Alternative Response Forum (Dr. Lorrie Jones):

  • We are planning a one-day forum where we are going to invite various jurisdictions across the country to come share with us about their non-police response models.
  • Purpose: To inspire our local communities to take on a leadership role in advancing alternative response in their communities, to learn from people who have done this
  • To be held in June in Chicago. Exact date to be confirmed after we confirm venue.
  • We are thinking invitation only because we have a finite budget. We may give each region a number of invites that they can share to give to people who would benefit from attending this.
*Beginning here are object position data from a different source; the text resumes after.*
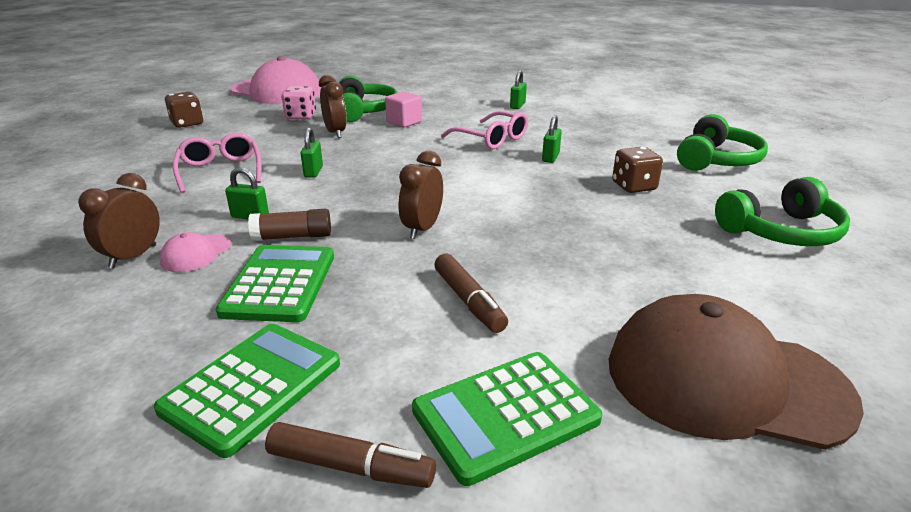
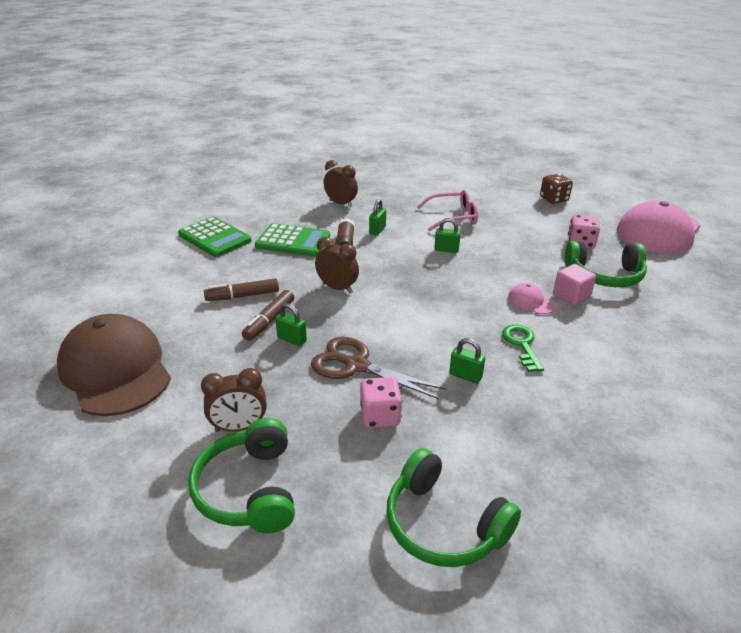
camera: 100 degrees right, 5 degrees up
(196, 253) = (337, 218): pink cap -> pink cap (531, 301)
(335, 133) = (536, 259): brown clock -> brown clock (239, 427)
(351, 467) = (153, 258): brown marker -> brown marker (269, 321)
(491, 139) = (522, 345): pink glasses -> green key
(505, 415) = (150, 295): green calculator -> none
(517, 106) = (653, 386): green padlock -> green padlock (292, 339)
(571, 202) = (356, 365): none -> brown scissors
(634, 186) = (380, 416): brown dice -> pink dice
(725, 380) = (115, 370): brown cap -> brown cap turned 60 degrees counterclockwise

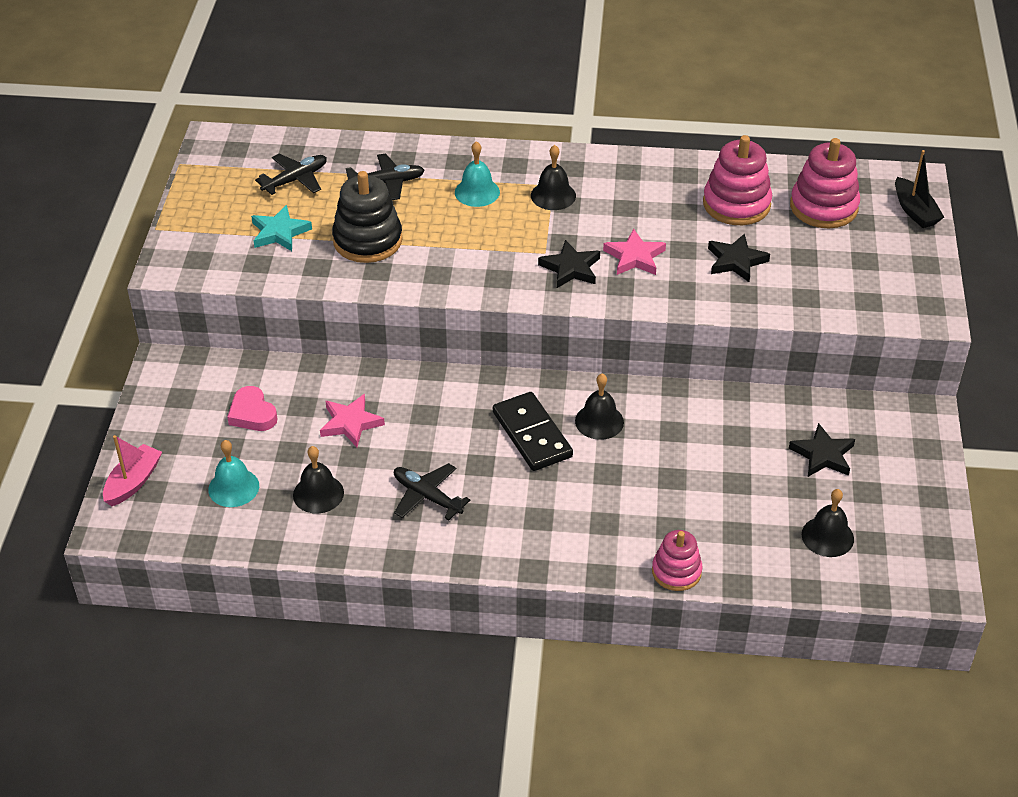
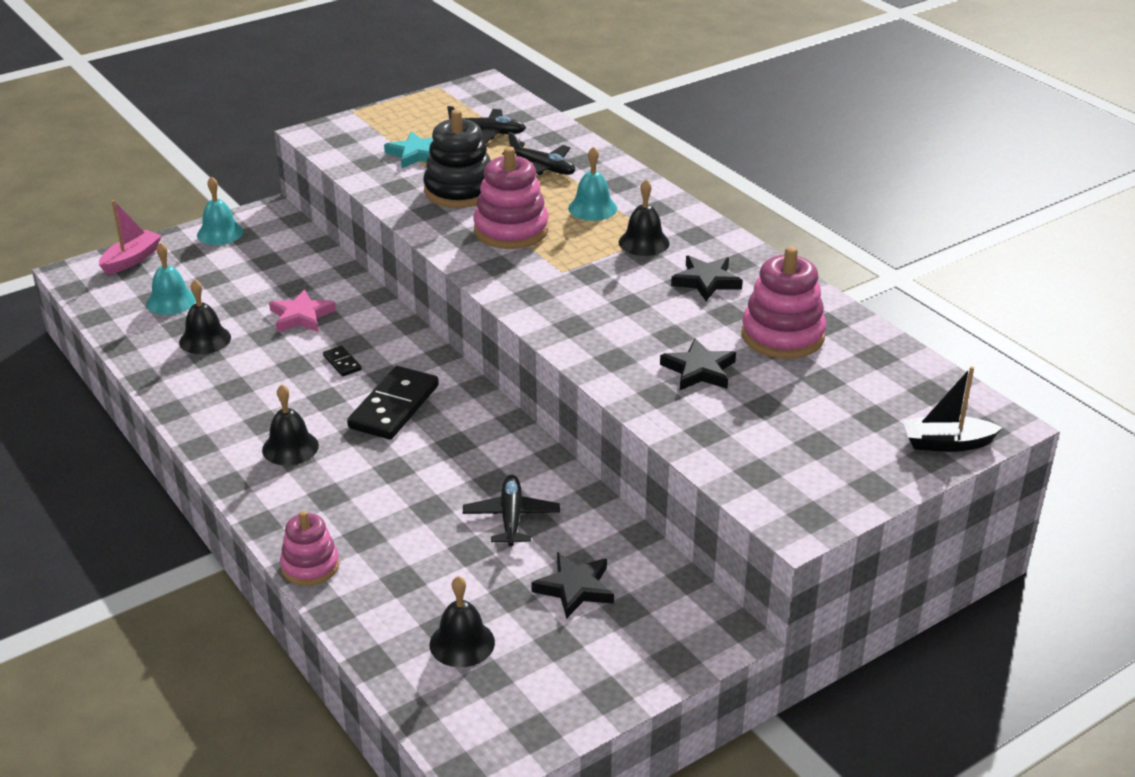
camera: 50 degrees right, 10 degrees down
(133, 482) = (131, 259): pink boat -> pink boat turned 45 degrees counterclockwise
(159, 409) = (220, 233): none -> turquoise bell
(252, 414) = (260, 271): pink heart -> none
(427, 496) = (258, 390): black plane -> black plane (511, 517)
(443, 433) = (342, 363): none -> black domino
(571, 268) = (560, 292): black star -> black star (706, 281)
(599, 421) = (454, 434): black bell -> black bell (290, 447)
(634, 257) = (623, 316): pink star -> none
(823, 207) = (859, 385): pink stacking toy -> pink stacking toy (511, 230)
(914, 211) = (946, 443): black boat -> black boat turned 60 degrees clockwise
In addition to you [SAC members], policy makers, and others.
  • Jessica Gimeno: I would add people with lived experience.
  • Brent Reynolds: The later in the month, the more people may be on vacation.

SAC Next Steps:

  • Next virtual meeting date: April 8, 2024
  • Next in-person meeting date: May 13, 2024 in Springfield
    • We would like to extend the time so we will send something out to make sure that is okay.
    • Brent Reynolds: There is a tentative meeting for the Statewide 911 Advisory Board from 10 am - 12 pm in Springfield.
    • Blanca Campos: My vote is for the afternoon.
    • Pooja Nagpal: Would the May 13th in-person meeting be when the RAC is joining the SAC? Answer from Lee Ann Reinert: Yes
    • Jessica Gimeno: Yes, the afternoon is better. Will it also be hybrid like Glenview Answer from Lee Ann Reinert: Yes. It will be a public meeting so we will open the WebEx for people to participate.

Public Comment:

  • Kathleen McNamara: Will expert consultants be included in the June Forum? Answer from Lorrie Jones: Yes, absolutely.


  • Meeting adjourned by Lee Ann Reinert at 2:32 pm.